The sources of the pan-European general principles on state liability are (1.) Article 5 (5) and Article 41 ECHR, (2.) Article 5 of the CoE Civil Law Convention on Corruption (ETS No. 174) and, above all, (3.) the principles enshrined in the CoE Recommendation of the Committee of Ministers No. R (84) 15 relating to public liability which are (4.) synthetised in Article 23 of Recommendation CM/Rec(2007)7 on good administration. A survey of these sources and their respective explanatory memoranda give a clear idea of what ‘CoE minimum standards’ of state liability law should be. Surprisingly, however, these documents (as well as the pertinent comparative research) contain only limited and veiled information about the functions and the reasons for state liability and why it is considered as an important component of the rule of law. The presentation will explore whether the pan-European ideas about the functions and purpose of state liability can nevertheless be discerned.
The normative substance of the pan-European general principles on judicial review in administrative matters stems from the various legal acts developed within the framework of the Council of Europe. Even though these sources concern different features making up the entirety of the normative content of the pan-European general principles, the notion of effectiveness constitutes a recurring theme in the reading of many of them. It seems that the concept of effectiveness accurately reflects the core objective and function of various aspects comprising the pan-European general principles and it is worth studying its precise influence on the process of their constant development. My aim is thus to explore to what extent the principle of effectiveness informs the various legal components of the pan-European general principles on judicial review in administrative matters, and what follows, has direct impact at the content thereof.

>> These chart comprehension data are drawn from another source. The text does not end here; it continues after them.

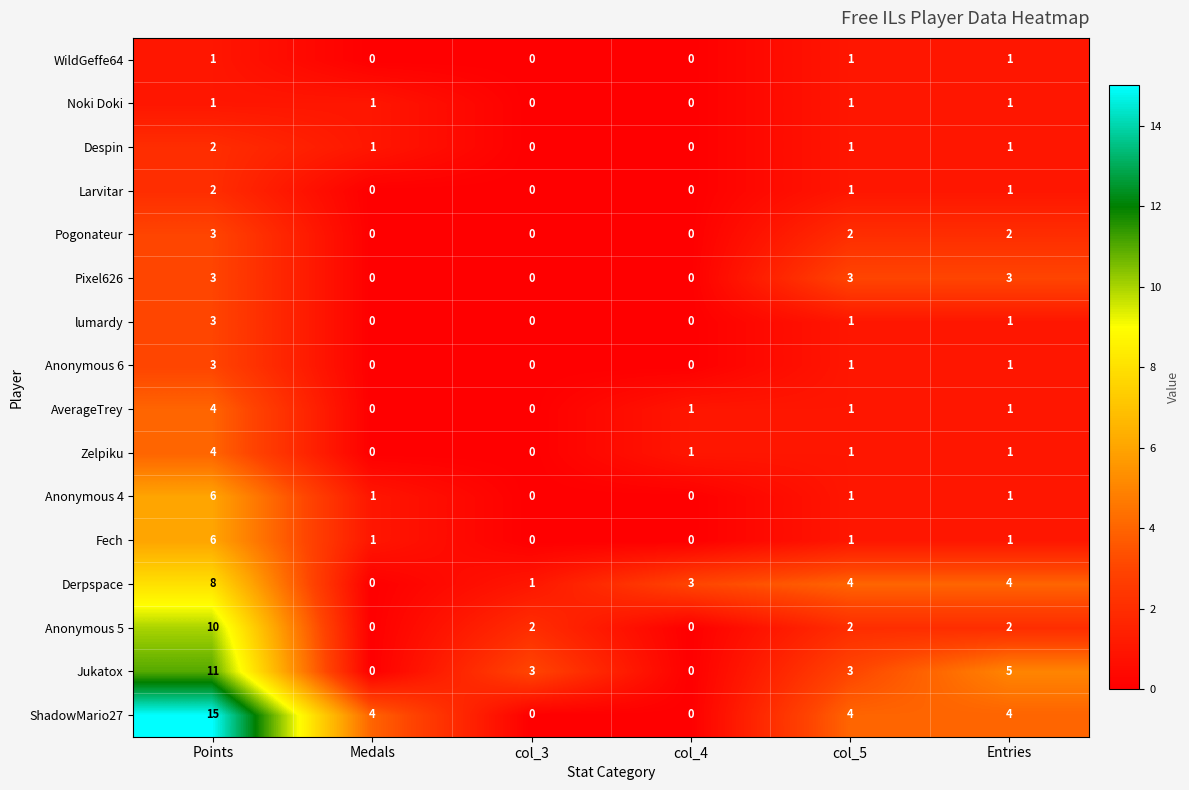

What is the total value across all series at col_3?

6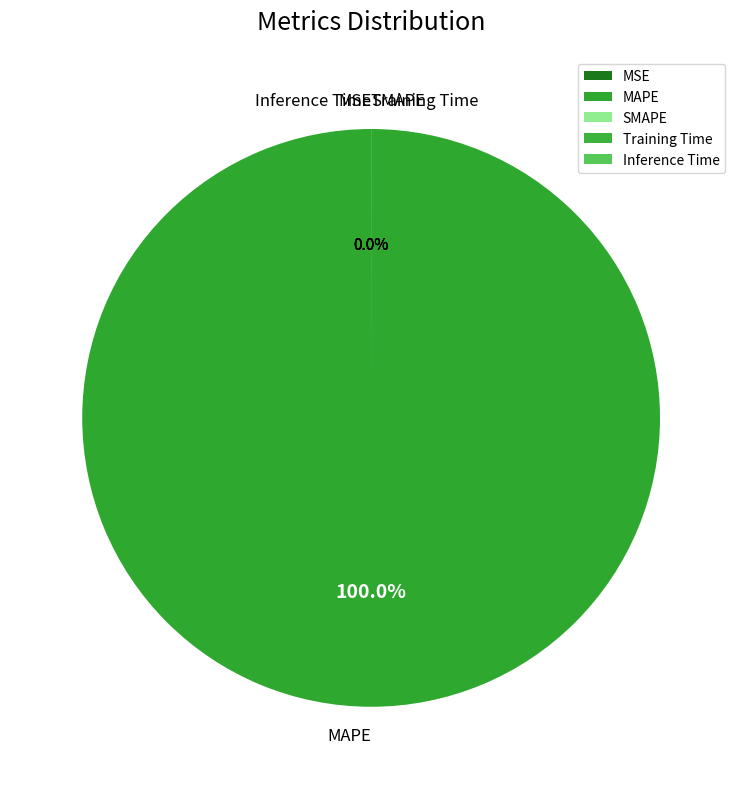

How many segments does this pie chart have?

5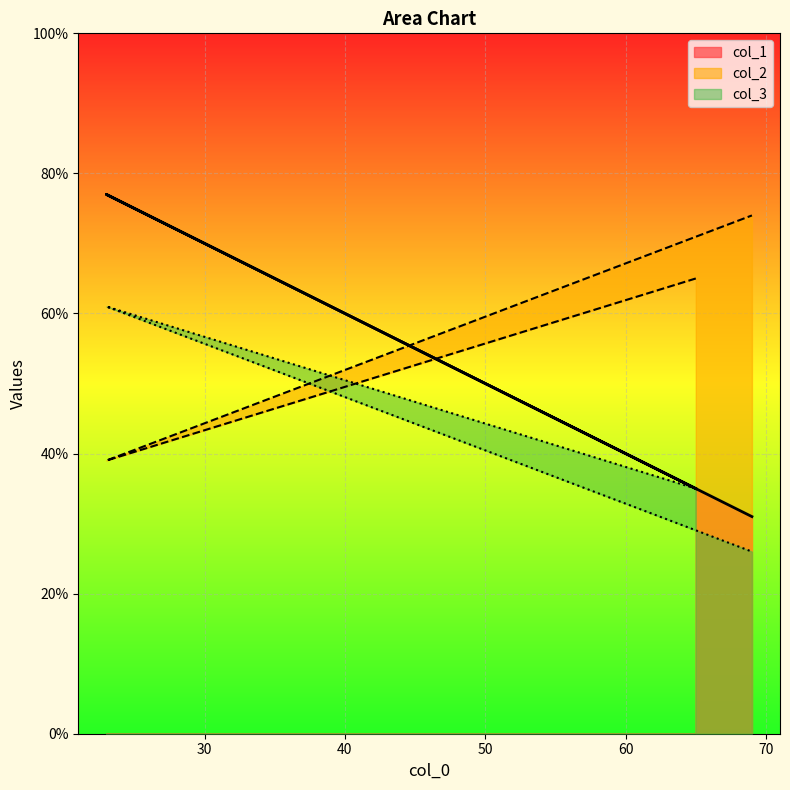

Which series has the largest total across all categories?

col_2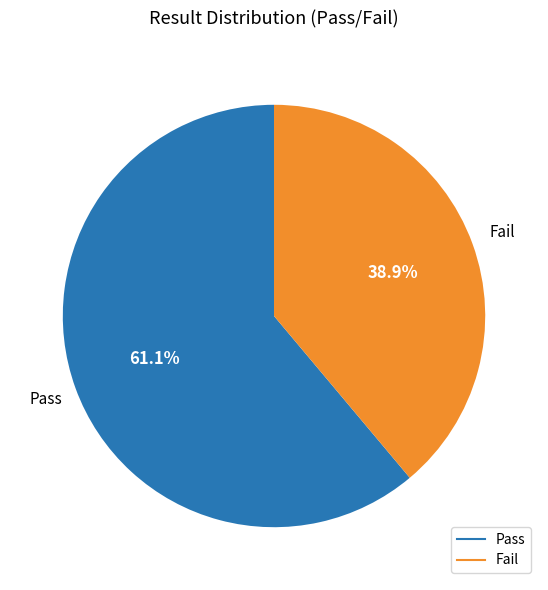

To the nearest percent, what percentage of the pie is Fail?

39%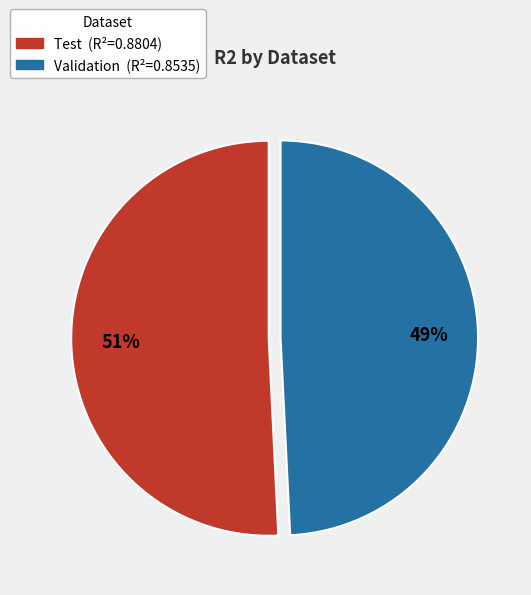

How many segments does this pie chart have?

2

The pan-European principles of good administration found in the Council of Europe (CoE) legal framework have an organisational dimension. These principles on administrative organisation are the result of some conventions, recommendations of the Committee of Ministers (e.g. Recommendation CM/Rec(2007)7 on good administration) and of ECtHR case law. From this body of law, several general principles emerge, including the ultra vires doctrine, the principles of subsidiarity, transparency, democratic accountability, and good governance. The protection of the rights of the consumers of public goods and of workers is also important. Finally, the recognition by the ECtHR of the emergence from the ECHR of positive duties to the States (procedural and substantive) has consequences in the structure of its’ public administrations. The States party to the ECHR must have an administrative apparatus able to ensure its enforcement. This organizational framework will be presented and analysed.